I aggressively disagree with any computer design decisions that detract from ergonomics or health, and nowhere does this continue to remain bafflingly true than audio output. Strap in, I’m about to get a bit ranty!

If we encounter an unwanted audio signal emanating from our computers, especially an uncomfortably-loud one over headphones, we should immediately be able to terminate it. No exceptions. If there is any latency whatsoever between us hitting a mute button and the audio not cutting out, the hardware or software has failed. Crypton Future Media’s Hatsune Miku wouldn’t tolerate latency with her headphones, and neither should we.

I was in a conference call last Friday where I’d adjusted the volume up to compensate for the client’s quiet microphone, only to be audibly shot in the ears by an auto-playing video on a website. There is a lot of problematic stuff to unpack there, much of which is not the fault of the audio hardware or OS. But shocked in the moment, I hit the mute button on my MacBook Pro Touchbar, and it took a solid two seconds for it to register. My ears were ringing throughout the whole call. This is unacceptable.

Well-engineered mute buttons on keyboards shouldn’t need to go to software, they should immediately send a signal to the motherboard’s DAC—ideally on a separate wire or connection—to say terminate this signal. Then it’s less of a concern if it takes the OS a few seconds to react to the change, because our ears have been spared.
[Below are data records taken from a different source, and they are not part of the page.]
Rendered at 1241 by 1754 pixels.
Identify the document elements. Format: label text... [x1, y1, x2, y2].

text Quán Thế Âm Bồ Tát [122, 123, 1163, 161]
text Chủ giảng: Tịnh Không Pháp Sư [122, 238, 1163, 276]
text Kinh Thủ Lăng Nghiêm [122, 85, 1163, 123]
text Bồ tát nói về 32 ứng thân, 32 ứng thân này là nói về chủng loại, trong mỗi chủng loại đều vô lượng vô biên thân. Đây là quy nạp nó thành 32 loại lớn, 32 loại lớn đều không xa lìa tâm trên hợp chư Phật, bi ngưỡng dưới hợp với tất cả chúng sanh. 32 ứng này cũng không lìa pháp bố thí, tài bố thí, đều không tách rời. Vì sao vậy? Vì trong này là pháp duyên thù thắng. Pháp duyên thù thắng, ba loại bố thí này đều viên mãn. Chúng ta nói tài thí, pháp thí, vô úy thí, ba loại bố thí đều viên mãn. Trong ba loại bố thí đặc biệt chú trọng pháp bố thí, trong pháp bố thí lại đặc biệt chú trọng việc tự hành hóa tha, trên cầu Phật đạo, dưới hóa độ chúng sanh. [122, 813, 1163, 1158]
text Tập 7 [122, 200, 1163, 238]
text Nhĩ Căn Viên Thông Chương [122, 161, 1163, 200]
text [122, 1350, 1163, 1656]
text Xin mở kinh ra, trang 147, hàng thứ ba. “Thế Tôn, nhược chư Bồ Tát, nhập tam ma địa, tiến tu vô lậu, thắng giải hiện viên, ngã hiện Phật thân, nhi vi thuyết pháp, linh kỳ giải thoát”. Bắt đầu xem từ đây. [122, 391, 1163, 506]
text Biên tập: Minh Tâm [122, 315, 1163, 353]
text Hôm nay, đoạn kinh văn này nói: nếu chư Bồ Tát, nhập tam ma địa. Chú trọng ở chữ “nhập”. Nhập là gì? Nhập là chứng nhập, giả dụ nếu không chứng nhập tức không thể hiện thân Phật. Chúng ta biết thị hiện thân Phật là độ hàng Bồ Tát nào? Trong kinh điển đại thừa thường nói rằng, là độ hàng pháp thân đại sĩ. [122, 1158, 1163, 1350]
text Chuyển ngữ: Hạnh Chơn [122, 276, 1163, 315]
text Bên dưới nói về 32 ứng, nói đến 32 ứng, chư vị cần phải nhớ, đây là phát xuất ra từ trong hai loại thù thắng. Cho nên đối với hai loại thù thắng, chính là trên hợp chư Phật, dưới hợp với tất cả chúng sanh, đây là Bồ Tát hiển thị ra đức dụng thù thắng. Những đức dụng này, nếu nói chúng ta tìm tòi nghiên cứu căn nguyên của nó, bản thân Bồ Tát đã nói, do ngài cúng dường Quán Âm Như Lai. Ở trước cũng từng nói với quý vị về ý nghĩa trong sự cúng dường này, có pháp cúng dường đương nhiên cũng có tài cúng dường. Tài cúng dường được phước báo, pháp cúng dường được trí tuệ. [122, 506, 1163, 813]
The just ackchyually crowd would don their Captain Obvious capes and brightly-coloured underwear to proclaim that people could just unplug their headphones, or rip them off ones head when suddenly inundated with loud audio. Sure, and if you start getting electric shocks from your keyboard you could just use an external one, bro. Or if you get your hand caught in a mixer, just use your other hand, that’s why you have two of them. There are so many reasons why this dismissive attitude is specious, but even if it weren’t, it would still take more physical effort than a button. And if a mute button doesn’t fulfill the function for which it’s labelled and designed, what’s the point of it? But then, these people know all that, they’re just being obtuse.

We have valid privacy arguments advocating for physical Wi-Fi, camera, and microphone buttons; I’d say audio should be voiced in these discussions too. They should be heard. Sound ideas should be reverberated. Miku.